Il n’y a pas de telle chose qu’une «mauvaise année», en musique – quand on ne trouve rien de bon, c’est qu’on ne cherche pas assez loin. Cela dit, j’ai quand même sauté mon habituelle rétrospective de l’année, l’an dernier, dans ce même espace. 2009, me semble-t-il encore, a surtout été faite de petits coups de cœur, de continuité, de grosses parutions efficaces mais pas mémorables… Le statu quo, quoi.
Mais 2010? Là, on parle.
Juste sur le plan local, il y a eu en masse à se mettre sous la dent. L’époque des recrues fin prêtes à l’exportation est peut-être révolue (quoiqu’à voir le public réagir durant des concerts de Random Recipe ou de Suuns, il y a de quoi en douter), mais ce qui se passe dans les bars présentement est aussi intéressant, sinon plus. Le jeune label Arbutus Records s’est abattu sur la ville comme une tornade. Silly Kissers, Sean Nicholas Savage, Blue Hawaii, Grimes… La bande issue de l’Ouest canadien a ramené à la scène locale une dose de fun pur dont elle avait bien besoin à coups de parutions de qualité (souvent gratuites!), juste assez en marge des tendances indie pour faire changement, mais néanmoins à la page, ainsi qu’avec des concerts-événements sans prétention, où on danse sans surveiller sa coupe de cheveux. Rafraîchissant.

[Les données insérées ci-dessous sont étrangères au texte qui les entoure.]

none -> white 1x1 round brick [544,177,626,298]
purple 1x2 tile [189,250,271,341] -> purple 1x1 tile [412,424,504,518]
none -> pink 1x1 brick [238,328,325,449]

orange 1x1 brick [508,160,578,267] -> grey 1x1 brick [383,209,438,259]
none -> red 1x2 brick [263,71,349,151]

Du côté francophone, une surprise agréable: l’émergence d’une mini-scène country en phase avec ce que Lake of Stew et les United Steel Workers of Montreal font depuis des années, mais s’exprimant dans la langue de Molière! Canailles, Les Revenants et Caloon Saloon ont montré qu’il était possible de capter l’esprit échancré du folklore yankee sans laisser son identité de côté. Et vice-versa.

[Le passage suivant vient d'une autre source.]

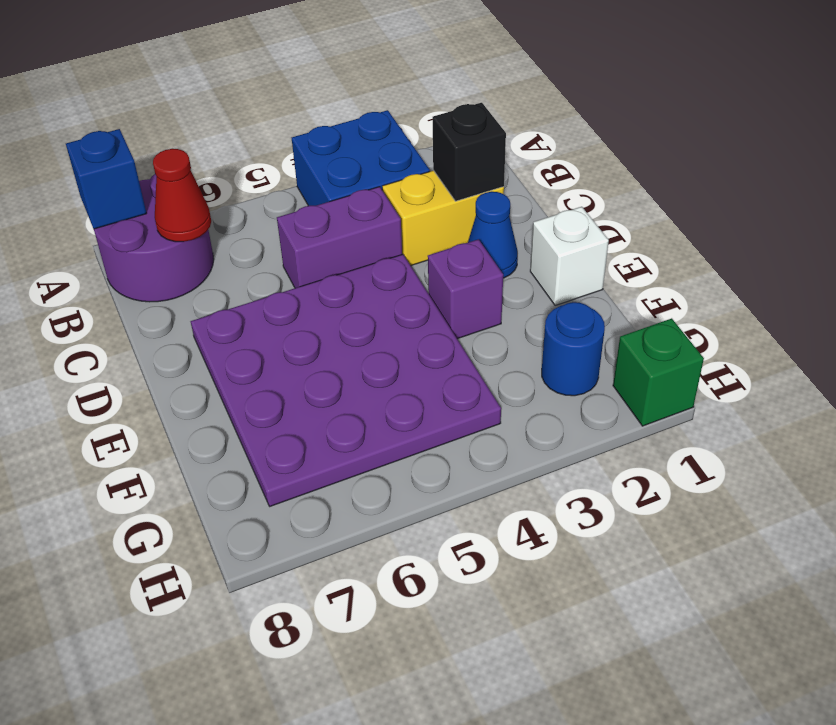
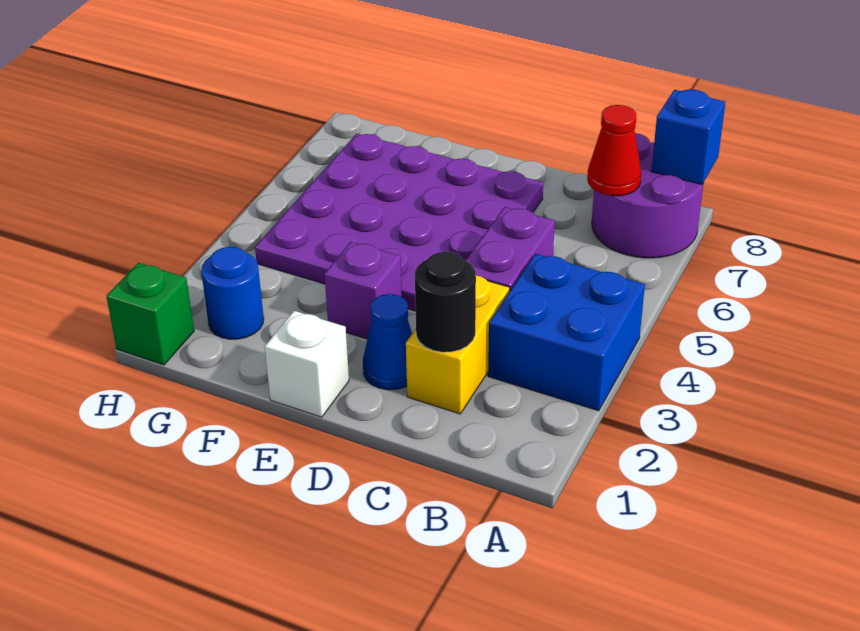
black 1x1 brick [433,103,506,201] -> black 1x1 round brick [415,252,476,352]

Philémon Chante et Jimmy Hunt ont donné un coup de pinceau bien nécessaire à la chanson, Alaclair Ensemble nous a redonné envie d’écouter du hip-hop francophone…

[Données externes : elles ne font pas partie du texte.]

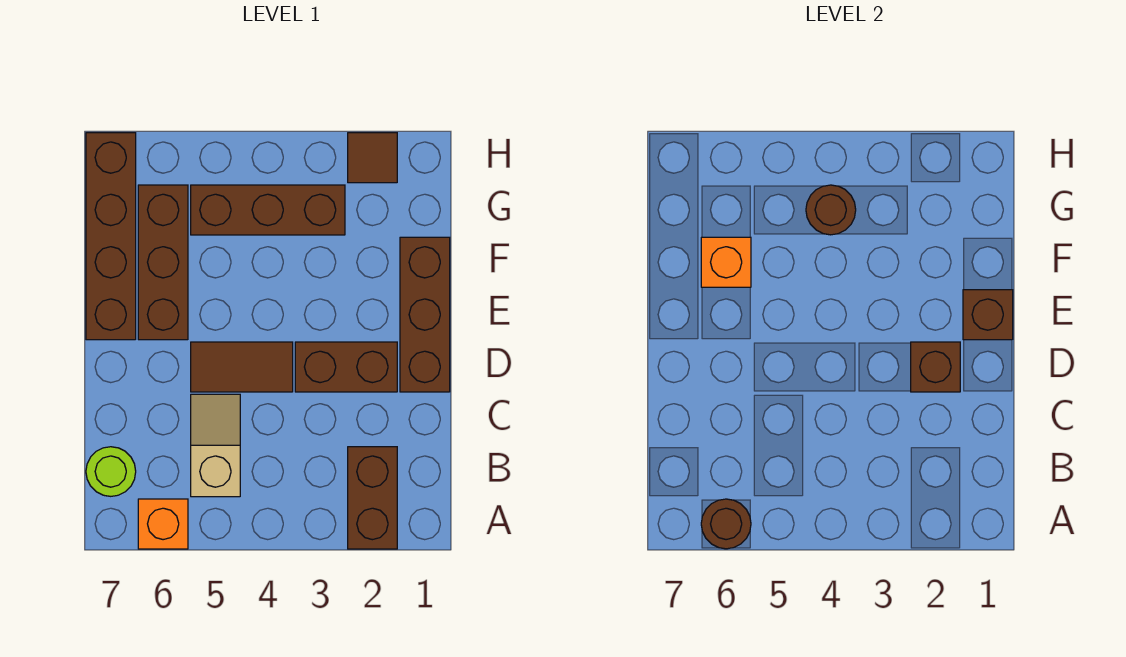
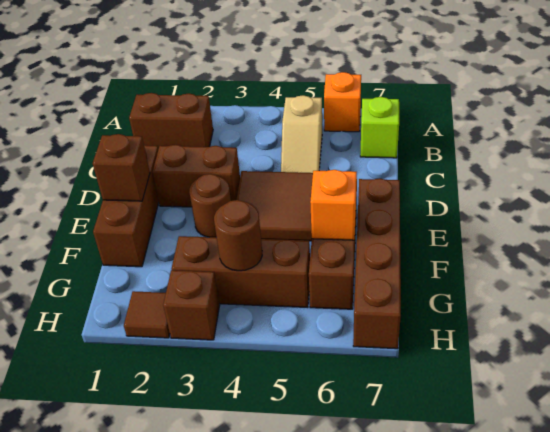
brown 1x2 brick [348,447,397,549] -> brown 1x2 brick turned to [129,93,213,149]
brown 1x1 round brick [701,499,751,549] -> brown 1x1 round brick moved to [189,174,231,237]
lime 1x1 round brick [86,447,136,496] -> lime 1x1 brick [360,97,399,158]
brown 1x1 brick [911,342,960,392] -> brown 1x1 brick moved to [163,270,220,340]
brown 1x2 tile [191,342,293,392] -> brown 2x2 tile [236,171,313,241]

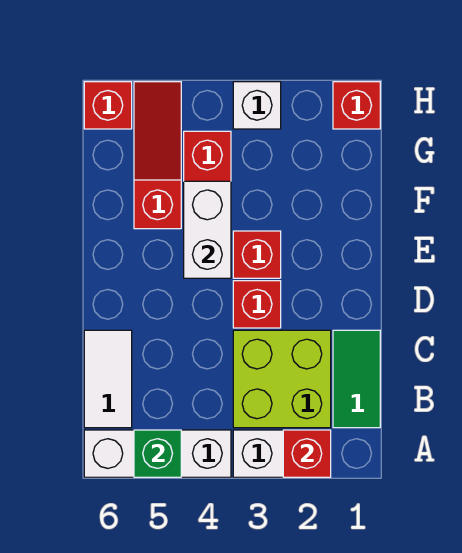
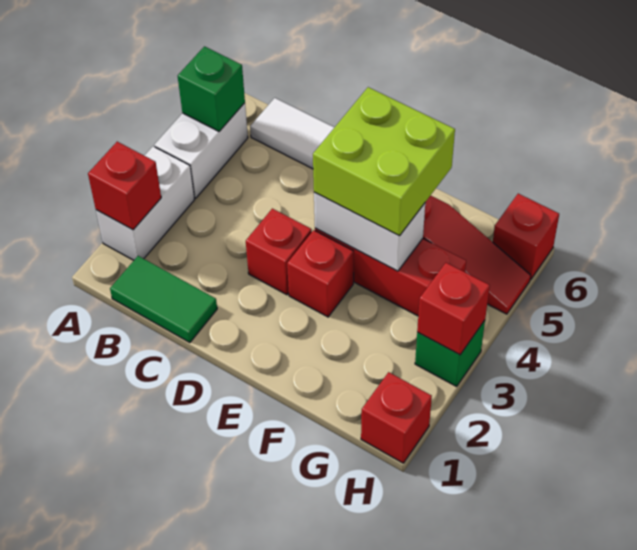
white 1x3 brick [84,430,231,477] -> white 1x2 brick [154,103,248,198]
lime 2x2 brick [233,330,331,428] -> lime 2x2 brick moved to [313,87,455,236]
white 1x1 brick [233,82,281,129] -> green 1x1 brick [415,320,485,386]
none -> red 1x1 brick [417,263,490,355]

Au niveau international, LE phénomène a bien sûr été la vague glitch-hop/post-dubstep/électro-rap (peu importe comment vous voulez la nommer) enfantée par Flying Lotus, Nosaj Thing et leurs potes. Beaucoup de foyers d’infection et de variantes, du Royaume-Uni (Mount Kimbie, Hudson Mohawke) à la Californie (Shlohmo, Lorn, Teebs, Lazer Sword, etc.), mais un consensus général voulant que les univers de Boards of Canada, Aphex Twin et J Dilla soient faits pour être croisés et que les concerts soient faits pour la réinterprétation d’une œuvre, pas juste le DJing.
Paradoxalement, peu de vrais bons disques sont sortis de cette vague jusqu’à présent. Beaucoup de ces artisans tombent dans une sorte de trip-hop vaguement science-fiction. Mais le bouillonnement est là.
Si les découvertes ne font pas l’année, à la surface aussi, on a été gâtés. Des figures établies comme Arcade Fire, Deerhunter, les Sadies ou Caribou auraient pu accroître leur notoriété en restant sur le pilote automatique, mais ont quand même choisi de repousser leurs limites. Rien n’est plus agréablement surprenant qu’un artiste connu qui se dépasse. Ça redonne la foi.
Donc, il n’y a pas de telle chose qu’une mauvaise année musicale. Il y en a cependant des bonnes. Et 2010 a tout l’air d’en avoir été une.